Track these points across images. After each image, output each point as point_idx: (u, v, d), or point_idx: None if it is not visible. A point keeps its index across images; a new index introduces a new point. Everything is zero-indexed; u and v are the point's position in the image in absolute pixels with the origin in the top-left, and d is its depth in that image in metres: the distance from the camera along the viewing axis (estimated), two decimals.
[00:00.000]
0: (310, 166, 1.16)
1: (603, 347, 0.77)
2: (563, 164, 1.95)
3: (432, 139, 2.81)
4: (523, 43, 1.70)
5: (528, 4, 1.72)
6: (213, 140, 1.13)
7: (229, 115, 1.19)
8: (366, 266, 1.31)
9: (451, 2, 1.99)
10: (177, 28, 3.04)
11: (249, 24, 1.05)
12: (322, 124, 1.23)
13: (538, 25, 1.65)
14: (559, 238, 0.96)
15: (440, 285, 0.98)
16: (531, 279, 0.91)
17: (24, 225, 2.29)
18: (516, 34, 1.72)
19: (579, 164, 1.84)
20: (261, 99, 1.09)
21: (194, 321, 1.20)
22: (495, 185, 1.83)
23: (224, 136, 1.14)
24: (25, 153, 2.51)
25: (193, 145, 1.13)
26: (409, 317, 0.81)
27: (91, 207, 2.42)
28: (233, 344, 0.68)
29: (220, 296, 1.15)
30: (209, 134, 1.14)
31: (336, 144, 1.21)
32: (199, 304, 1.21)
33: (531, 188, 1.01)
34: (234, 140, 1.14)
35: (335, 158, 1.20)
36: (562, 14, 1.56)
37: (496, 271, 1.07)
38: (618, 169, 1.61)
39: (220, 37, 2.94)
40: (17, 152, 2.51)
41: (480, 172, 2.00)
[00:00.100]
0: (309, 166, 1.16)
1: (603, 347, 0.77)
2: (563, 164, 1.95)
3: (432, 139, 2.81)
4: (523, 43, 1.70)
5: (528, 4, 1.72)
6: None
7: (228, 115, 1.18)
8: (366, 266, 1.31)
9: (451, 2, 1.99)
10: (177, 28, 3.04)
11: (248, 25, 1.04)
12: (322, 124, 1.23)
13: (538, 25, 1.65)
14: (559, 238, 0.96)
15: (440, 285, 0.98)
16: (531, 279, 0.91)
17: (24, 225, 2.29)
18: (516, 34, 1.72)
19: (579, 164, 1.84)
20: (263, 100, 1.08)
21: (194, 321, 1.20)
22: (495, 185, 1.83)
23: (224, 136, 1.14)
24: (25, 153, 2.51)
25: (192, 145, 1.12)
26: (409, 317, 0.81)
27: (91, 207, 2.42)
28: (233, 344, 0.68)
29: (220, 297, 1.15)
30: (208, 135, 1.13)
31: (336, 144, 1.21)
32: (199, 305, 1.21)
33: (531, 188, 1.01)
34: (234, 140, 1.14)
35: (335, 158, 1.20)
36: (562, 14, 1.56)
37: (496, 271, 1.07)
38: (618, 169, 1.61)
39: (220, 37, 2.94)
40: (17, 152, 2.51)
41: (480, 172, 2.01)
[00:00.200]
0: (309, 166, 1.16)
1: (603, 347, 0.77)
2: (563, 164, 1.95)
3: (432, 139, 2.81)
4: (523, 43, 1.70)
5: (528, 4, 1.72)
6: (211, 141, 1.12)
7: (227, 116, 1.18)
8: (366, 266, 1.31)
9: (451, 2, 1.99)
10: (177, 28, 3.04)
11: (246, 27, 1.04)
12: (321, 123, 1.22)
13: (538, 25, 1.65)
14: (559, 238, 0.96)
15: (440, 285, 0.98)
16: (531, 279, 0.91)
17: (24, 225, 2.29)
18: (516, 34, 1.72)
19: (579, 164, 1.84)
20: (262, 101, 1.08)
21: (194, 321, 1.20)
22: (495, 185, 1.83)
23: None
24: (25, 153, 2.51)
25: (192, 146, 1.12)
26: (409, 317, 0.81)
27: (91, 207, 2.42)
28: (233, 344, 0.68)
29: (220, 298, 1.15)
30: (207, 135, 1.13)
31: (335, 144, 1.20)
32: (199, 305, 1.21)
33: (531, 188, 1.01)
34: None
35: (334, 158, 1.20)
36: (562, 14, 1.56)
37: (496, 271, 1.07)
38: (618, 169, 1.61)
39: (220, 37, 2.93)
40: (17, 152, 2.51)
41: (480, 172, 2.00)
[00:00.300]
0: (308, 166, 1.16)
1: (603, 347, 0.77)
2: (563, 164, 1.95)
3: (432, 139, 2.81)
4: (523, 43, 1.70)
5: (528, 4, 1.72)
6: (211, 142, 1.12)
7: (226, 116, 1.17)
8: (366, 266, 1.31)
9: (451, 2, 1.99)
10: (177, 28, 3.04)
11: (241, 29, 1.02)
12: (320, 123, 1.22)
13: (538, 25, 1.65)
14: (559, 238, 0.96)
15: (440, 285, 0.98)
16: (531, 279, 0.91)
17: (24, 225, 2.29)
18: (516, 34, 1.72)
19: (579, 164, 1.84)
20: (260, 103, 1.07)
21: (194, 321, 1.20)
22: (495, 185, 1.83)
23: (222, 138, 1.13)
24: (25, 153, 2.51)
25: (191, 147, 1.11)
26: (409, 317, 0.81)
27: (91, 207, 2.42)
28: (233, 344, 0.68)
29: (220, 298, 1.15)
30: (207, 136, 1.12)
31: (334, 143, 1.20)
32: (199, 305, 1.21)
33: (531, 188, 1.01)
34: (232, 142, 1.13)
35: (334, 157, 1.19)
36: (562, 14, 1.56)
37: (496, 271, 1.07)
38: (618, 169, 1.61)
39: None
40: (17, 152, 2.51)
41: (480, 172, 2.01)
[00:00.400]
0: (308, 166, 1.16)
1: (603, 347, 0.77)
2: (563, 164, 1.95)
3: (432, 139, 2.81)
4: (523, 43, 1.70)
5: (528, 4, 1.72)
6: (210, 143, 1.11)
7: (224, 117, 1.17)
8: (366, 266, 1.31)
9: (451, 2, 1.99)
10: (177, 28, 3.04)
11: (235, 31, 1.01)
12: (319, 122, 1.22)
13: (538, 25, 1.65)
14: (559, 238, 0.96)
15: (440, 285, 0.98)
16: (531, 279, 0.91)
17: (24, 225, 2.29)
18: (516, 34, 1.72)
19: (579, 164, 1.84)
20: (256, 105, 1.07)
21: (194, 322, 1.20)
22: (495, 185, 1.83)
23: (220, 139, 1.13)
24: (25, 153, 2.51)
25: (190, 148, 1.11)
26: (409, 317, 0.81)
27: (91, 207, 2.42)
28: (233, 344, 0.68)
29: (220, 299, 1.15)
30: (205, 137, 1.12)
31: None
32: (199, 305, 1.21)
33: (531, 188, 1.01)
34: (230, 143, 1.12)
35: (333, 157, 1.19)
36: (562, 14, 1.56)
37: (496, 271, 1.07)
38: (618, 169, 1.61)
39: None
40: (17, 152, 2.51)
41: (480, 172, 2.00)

#####

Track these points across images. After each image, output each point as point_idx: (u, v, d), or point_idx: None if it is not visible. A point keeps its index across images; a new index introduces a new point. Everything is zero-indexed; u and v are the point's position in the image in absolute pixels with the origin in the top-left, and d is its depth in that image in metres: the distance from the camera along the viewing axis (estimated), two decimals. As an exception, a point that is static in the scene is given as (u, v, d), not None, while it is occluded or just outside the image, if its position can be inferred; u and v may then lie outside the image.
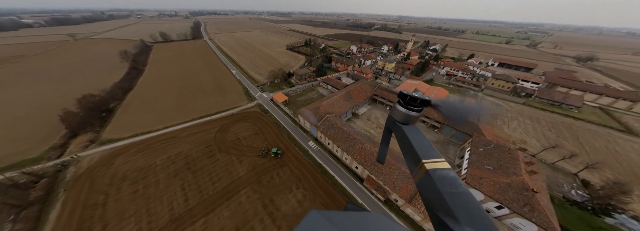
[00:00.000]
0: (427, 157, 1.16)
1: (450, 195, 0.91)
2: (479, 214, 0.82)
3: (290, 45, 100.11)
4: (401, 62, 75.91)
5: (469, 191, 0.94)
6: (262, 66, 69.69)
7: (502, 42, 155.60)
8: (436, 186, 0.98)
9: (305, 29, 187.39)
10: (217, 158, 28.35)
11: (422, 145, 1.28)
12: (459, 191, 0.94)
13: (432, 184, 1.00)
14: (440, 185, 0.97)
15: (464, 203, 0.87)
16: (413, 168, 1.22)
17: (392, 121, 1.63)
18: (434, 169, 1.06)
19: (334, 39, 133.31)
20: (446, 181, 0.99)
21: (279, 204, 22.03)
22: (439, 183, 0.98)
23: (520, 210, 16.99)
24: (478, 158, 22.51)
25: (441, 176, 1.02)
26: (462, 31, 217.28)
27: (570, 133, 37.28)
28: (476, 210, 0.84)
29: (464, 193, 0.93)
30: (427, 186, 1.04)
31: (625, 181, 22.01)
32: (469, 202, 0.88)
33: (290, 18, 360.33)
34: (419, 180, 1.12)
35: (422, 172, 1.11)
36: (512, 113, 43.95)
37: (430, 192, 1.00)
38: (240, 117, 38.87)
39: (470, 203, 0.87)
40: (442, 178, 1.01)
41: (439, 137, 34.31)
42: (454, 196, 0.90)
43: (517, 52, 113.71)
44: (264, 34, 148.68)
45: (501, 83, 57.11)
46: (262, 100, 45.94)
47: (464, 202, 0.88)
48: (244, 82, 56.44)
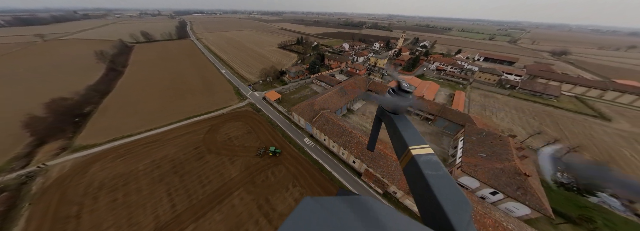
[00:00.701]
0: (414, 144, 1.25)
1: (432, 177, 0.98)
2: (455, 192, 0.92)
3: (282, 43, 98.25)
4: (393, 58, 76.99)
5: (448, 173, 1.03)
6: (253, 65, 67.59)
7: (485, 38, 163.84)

#####

When you reach the line holding "34: (419, 180, 1.12)" in the listing above, begin retyping exactly, and stop once the line holding "7: (485, 38, 163.84)" is done; pictures stay out.

Solved exercise:
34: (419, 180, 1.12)
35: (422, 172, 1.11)
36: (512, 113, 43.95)
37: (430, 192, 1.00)
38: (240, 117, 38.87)
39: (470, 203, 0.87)
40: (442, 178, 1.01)
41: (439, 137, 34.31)
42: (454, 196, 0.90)
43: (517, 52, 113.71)
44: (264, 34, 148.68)
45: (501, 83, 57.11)
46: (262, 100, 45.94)
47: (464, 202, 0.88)
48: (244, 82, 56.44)
[00:00.701]
0: (414, 144, 1.25)
1: (432, 177, 0.98)
2: (455, 192, 0.92)
3: (282, 43, 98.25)
4: (393, 58, 76.99)
5: (448, 173, 1.03)
6: (253, 65, 67.59)
7: (485, 38, 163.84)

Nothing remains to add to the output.